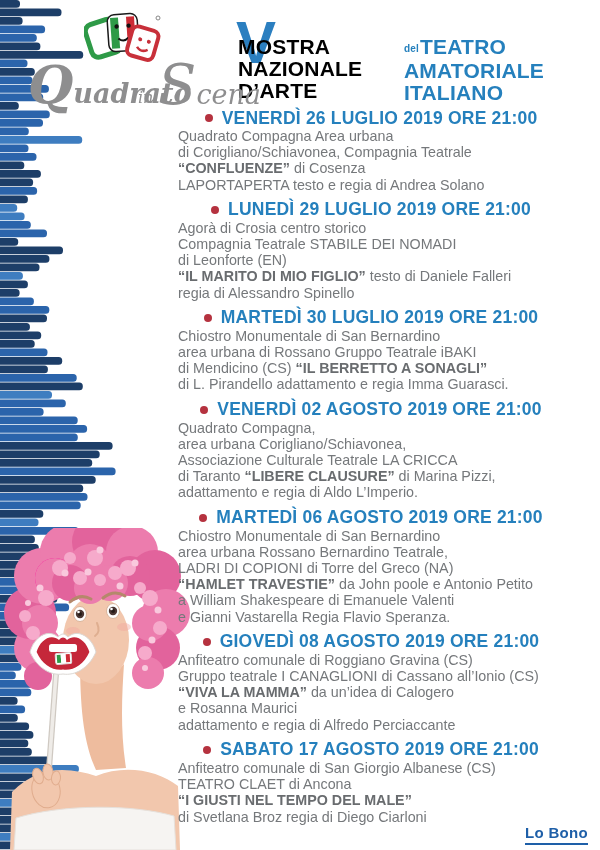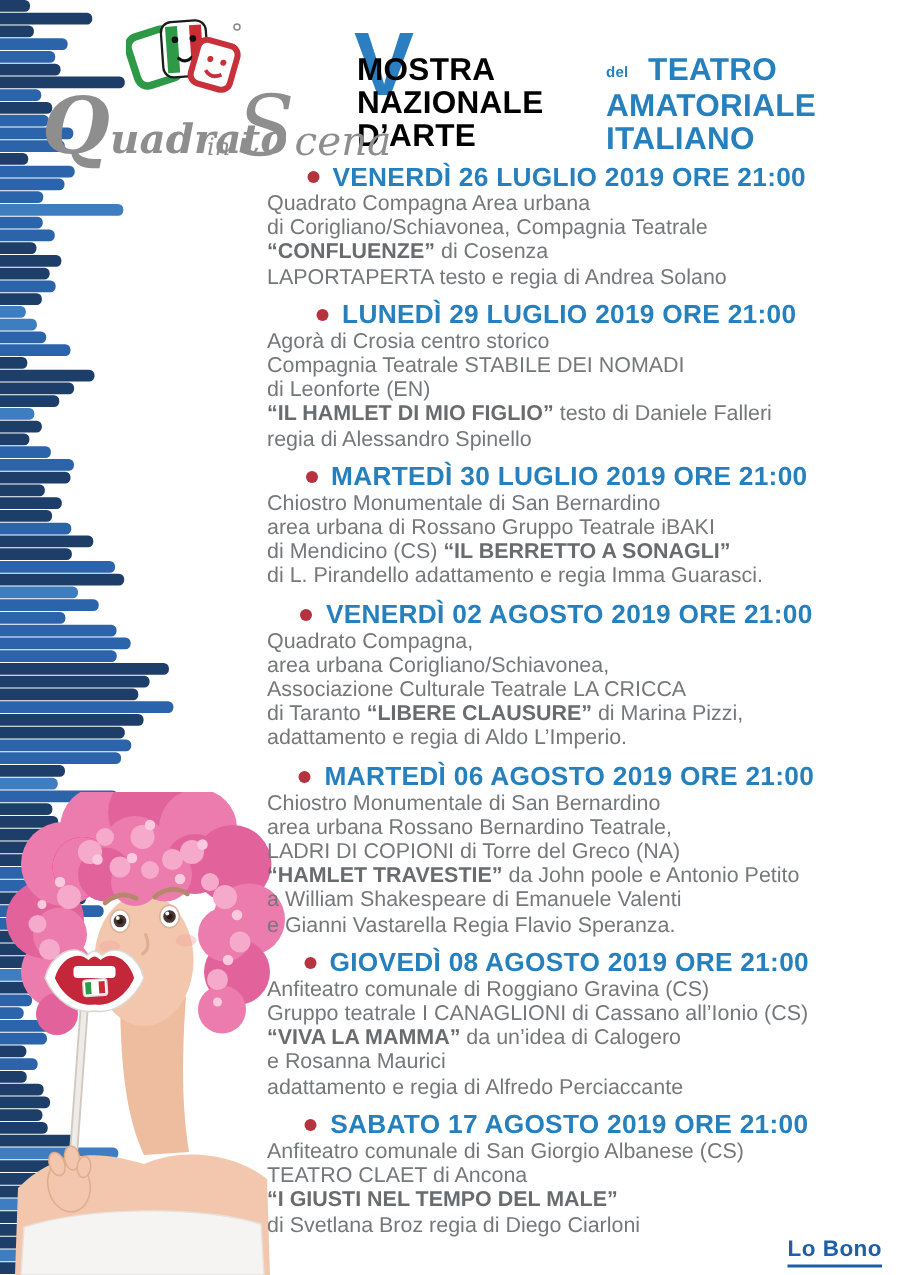--- a/index.html
+++ b/index.html
@@ -18,21 +18,21 @@
   .lw-in{position:absolute;left:112px;top:52px;font-size:16px;}
   .lw-scena{position:absolute;left:132px;top:16px;font-size:27px;font-style:italic;}
   .lw-scena::first-letter{font-size:56px;}
   
   .title-v{position:absolute;left:236px;top:14px;font-size:60px;line-height:58px;
            font-weight:bold;color:#2b7fc0;z-index:5;}
   .title-left{position:absolute;left:238px;top:36px;width:160px;text-align:left;z-index:5;
               font-size:21px;line-height:22px;font-weight:bold;color:#000000;letter-spacing:.2px;}
   .title-right{position:absolute;left:404px;top:36px;z-index:5;
                font-size:21px;line-height:22px;font-weight:bold;color:#2580bd;letter-spacing:.2px;}
-  .title-del{font-size:10px;vertical-align:2px;margin-right:13px;}
+  .title-del{font-size:10px;vertical-align:2px;margin-right:1px;}
   
   .events{position:absolute;left:148px;top:108px;width:446px;z-index:4;
           display:flex;flex-direction:column;gap:7px;}
   .event-header{display:flex;justify-content:center;align-items:center;gap:9px;
                 height:20px;font-size:17.5px;font-weight:bold;color:#2580bd;letter-spacing:.2px;}
   .bullet{width:8px;height:8px;border-radius:50%;background:#b5323f;flex:0 0 auto;}
   .event-body{padding-left:30px;font-size:14.3px;line-height:16.2px;color:#75787b;}
   .seg-bold{font-weight:bold;color:#696c6f;}
   
   .woman{position:absolute;left:0;top:528px;width:190px;height:322px;z-index:3;}
@@ -311,21 +311,21 @@
       </div>
       <div class="event">
         <div class="event-header">
           <span class="bullet"></span>
           <span class="date">LUNEDÌ 29 LUGLIO 2019 ORE 21:00</span>
         </div>
         <div class="event-body">
           <div class="line"><span>Agorà di Crosia centro storico</span></div>
           <div class="line"><span>Compagnia Teatrale STABILE DEI NOMADI</span></div>
           <div class="line"><span>di Leonforte (EN)</span></div>
-          <div class="line"><span class="seg-bold">“IL HAMLET DI MIO FIGLIO”</span><span> testo di Daniele Falleri</span></div>
+          <div class="line"><span class="seg-bold">“IL MARITO DI MIO FIGLIO”</span><span> testo di Daniele Falleri</span></div>
           <div class="line"><span>regia di Alessandro Spinello</span></div>
         </div>
       </div>
       <div class="event">
         <div class="event-header">
           <span class="bullet"></span>
           <span class="date">MARTEDÌ 30 LUGLIO 2019 ORE 21:00</span>
         </div>
         <div class="event-body">
           <div class="line"><span>Chiostro Monumentale di San Bernardino</span></div>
····················
_Job item:_
Copy the listing in full and without alteration, omitting every picture.

_Result:_
--- a/index.html
+++ b/index.html
@@ -18,21 +18,21 @@
   .lw-in{position:absolute;left:112px;top:52px;font-size:16px;}
   .lw-scena{position:absolute;left:132px;top:16px;font-size:27px;font-style:italic;}
   .lw-scena::first-letter{font-size:56px;}
   
   .title-v{position:absolute;left:236px;top:14px;font-size:60px;line-height:58px;
            font-weight:bold;color:#2b7fc0;z-index:5;}
   .title-left{position:absolute;left:238px;top:36px;width:160px;text-align:left;z-index:5;
               font-size:21px;line-height:22px;font-weight:bold;color:#000000;letter-spacing:.2px;}
   .title-right{position:absolute;left:404px;top:36px;z-index:5;
                font-size:21px;line-height:22px;font-weight:bold;color:#2580bd;letter-spacing:.2px;}
-  .title-del{font-size:10px;vertical-align:2px;margin-right:13px;}
+  .title-del{font-size:10px;vertical-align:2px;margin-right:1px;}
   
   .events{position:absolute;left:148px;top:108px;width:446px;z-index:4;
           display:flex;flex-direction:column;gap:7px;}
   .event-header{display:flex;justify-content:center;align-items:center;gap:9px;
                 height:20px;font-size:17.5px;font-weight:bold;color:#2580bd;letter-spacing:.2px;}
   .bullet{width:8px;height:8px;border-radius:50%;background:#b5323f;flex:0 0 auto;}
   .event-body{padding-left:30px;font-size:14.3px;line-height:16.2px;color:#75787b;}
   .seg-bold{font-weight:bold;color:#696c6f;}
   
   .woman{position:absolute;left:0;top:528px;width:190px;height:322px;z-index:3;}
@@ -311,21 +311,21 @@
       </div>
       <div class="event">
         <div class="event-header">
           <span class="bullet"></span>
           <span class="date">LUNEDÌ 29 LUGLIO 2019 ORE 21:00</span>
         </div>
         <div class="event-body">
           <div class="line"><span>Agorà di Crosia centro storico</span></div>
           <div class="line"><span>Compagnia Teatrale STABILE DEI NOMADI</span></div>
           <div class="line"><span>di Leonforte (EN)</span></div>
-          <div class="line"><span class="seg-bold">“IL HAMLET DI MIO FIGLIO”</span><span> testo di Daniele Falleri</span></div>
+          <div class="line"><span class="seg-bold">“IL MARITO DI MIO FIGLIO”</span><span> testo di Daniele Falleri</span></div>
           <div class="line"><span>regia di Alessandro Spinello</span></div>
         </div>
       </div>
       <div class="event">
         <div class="event-header">
           <span class="bullet"></span>
           <span class="date">MARTEDÌ 30 LUGLIO 2019 ORE 21:00</span>
         </div>
         <div class="event-body">
           <div class="line"><span>Chiostro Monumentale di San Bernardino</span></div>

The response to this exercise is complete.